Pilgrim Discusses New Powers
Privacy Commissioner Timothy Pilgrim has said his office “won’t take a ‘softly-softly’ approach with new regulatory powers that will become available to it in March,” IT News reports. Speaking at the iappANZ Privacy Unbound Summit this week, Pilgrim said, “The two sets of principles we have are fundamentally very similar to the ones that are coming into place. The private sector has been working with them for over 12 years; the government has been working with them for over 25 years; there’s a common theme, so there shouldn’t be a big challenge in complying with them." He noted, however, that for “difficult organisations and some intransigent organizations,” the office would take a stricter stance. Meanwhile, the Australian Law Reform Commission will be recommending updates to privacy laws to address serious invasions of privacy.

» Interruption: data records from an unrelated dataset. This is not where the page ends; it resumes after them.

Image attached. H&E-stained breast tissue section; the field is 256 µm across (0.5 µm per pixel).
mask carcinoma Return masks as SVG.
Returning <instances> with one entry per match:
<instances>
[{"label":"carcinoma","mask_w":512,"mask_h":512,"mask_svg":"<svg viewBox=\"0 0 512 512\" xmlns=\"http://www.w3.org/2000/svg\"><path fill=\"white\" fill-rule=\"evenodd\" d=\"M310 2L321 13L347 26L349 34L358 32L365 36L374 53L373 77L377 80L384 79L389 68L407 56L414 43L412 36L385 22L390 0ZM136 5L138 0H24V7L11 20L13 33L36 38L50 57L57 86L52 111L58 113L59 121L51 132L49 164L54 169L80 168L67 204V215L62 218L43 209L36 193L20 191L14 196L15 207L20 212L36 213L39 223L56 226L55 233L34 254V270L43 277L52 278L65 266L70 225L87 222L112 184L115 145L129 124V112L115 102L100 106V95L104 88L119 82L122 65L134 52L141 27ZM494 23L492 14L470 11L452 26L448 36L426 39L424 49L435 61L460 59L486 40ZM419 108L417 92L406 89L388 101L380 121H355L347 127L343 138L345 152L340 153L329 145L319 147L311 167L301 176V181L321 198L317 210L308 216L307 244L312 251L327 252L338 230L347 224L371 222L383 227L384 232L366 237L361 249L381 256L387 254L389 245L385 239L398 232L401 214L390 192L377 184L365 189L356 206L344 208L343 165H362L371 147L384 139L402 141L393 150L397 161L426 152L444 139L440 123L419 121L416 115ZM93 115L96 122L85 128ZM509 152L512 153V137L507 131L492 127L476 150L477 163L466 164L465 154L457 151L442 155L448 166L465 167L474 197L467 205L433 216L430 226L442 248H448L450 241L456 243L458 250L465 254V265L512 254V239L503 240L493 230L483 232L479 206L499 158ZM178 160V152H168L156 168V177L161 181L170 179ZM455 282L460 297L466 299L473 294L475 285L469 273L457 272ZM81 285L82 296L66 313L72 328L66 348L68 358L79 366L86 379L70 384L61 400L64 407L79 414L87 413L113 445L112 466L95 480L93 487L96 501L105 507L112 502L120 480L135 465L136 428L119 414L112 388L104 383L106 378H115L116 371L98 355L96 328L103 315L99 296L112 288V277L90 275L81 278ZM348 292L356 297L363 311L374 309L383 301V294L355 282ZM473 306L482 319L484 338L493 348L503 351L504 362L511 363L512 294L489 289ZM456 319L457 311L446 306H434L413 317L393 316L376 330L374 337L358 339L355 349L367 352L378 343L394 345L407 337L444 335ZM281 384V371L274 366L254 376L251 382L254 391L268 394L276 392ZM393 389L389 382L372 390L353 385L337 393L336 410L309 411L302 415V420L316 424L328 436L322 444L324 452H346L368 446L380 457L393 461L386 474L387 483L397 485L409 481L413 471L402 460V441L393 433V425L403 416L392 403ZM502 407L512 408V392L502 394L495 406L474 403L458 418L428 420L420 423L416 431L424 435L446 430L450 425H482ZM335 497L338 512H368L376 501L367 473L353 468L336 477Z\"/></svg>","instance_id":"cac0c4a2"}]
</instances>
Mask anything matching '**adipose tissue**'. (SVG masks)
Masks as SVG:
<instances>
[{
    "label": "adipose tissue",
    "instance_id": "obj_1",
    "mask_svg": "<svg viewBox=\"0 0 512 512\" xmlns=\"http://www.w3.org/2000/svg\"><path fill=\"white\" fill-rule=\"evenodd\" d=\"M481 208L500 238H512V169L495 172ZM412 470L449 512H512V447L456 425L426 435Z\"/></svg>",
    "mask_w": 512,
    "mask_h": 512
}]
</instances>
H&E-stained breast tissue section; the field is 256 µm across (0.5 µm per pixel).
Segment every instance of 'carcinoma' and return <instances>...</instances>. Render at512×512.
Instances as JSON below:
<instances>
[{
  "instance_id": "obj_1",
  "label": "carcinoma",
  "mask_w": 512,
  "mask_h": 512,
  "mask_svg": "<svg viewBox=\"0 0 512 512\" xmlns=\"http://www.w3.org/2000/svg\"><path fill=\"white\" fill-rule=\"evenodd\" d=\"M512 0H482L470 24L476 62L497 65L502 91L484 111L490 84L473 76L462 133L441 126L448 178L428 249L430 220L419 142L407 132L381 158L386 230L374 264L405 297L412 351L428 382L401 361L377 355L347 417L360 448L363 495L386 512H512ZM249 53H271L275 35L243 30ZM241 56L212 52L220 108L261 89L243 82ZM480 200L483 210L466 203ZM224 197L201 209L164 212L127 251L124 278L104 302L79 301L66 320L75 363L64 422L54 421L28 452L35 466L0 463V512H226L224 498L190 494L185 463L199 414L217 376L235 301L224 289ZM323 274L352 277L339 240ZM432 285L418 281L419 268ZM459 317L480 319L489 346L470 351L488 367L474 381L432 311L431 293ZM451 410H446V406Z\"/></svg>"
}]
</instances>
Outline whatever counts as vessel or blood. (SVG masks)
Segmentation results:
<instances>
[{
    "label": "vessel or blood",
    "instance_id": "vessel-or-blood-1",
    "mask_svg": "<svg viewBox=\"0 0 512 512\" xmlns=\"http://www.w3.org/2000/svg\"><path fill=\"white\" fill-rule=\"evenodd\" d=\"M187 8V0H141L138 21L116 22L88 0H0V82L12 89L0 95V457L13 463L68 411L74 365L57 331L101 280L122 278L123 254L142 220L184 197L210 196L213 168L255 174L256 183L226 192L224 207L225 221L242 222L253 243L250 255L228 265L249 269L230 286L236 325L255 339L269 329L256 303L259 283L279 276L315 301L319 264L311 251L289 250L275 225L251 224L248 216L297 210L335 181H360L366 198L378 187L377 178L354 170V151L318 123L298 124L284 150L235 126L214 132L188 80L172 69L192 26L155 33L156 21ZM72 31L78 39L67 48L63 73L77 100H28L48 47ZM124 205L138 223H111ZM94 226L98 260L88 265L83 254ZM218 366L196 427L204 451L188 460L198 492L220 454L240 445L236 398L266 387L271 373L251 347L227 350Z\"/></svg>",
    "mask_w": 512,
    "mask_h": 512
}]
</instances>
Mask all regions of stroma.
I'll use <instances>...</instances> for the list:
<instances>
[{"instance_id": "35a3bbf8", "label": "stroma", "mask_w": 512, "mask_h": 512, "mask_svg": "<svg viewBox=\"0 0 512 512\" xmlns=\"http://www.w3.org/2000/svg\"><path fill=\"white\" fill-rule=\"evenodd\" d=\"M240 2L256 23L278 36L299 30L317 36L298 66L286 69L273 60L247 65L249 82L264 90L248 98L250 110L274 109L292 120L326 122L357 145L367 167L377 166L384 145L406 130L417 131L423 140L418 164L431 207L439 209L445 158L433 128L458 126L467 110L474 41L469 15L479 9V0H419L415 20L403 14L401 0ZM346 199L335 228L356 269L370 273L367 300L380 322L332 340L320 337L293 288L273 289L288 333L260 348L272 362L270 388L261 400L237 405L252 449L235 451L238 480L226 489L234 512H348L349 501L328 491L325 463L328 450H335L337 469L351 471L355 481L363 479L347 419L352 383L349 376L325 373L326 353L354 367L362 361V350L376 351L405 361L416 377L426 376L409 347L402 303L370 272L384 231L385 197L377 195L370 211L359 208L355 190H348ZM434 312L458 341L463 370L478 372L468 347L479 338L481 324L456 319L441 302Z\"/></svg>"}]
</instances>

Critics Say Hong Kong Data Protection Law Needs Update
Critics of Hong Kong’s data protection law say the law is “miles away” from comparable laws internationally and needs an update in order for the city to tackle privacy challenges and embrace opportunities presented by public data use, South China Morning Post reports. Reviews of the law have come following the privacy commissioner’s forced shutdown of mobile app “Do No Evil” for privacy violations. “There is a need to conduct a public consultation again to see whether people think the law now needs to be amended,” said lawmaker Charles Mok, adding he hopes the government will engage the public.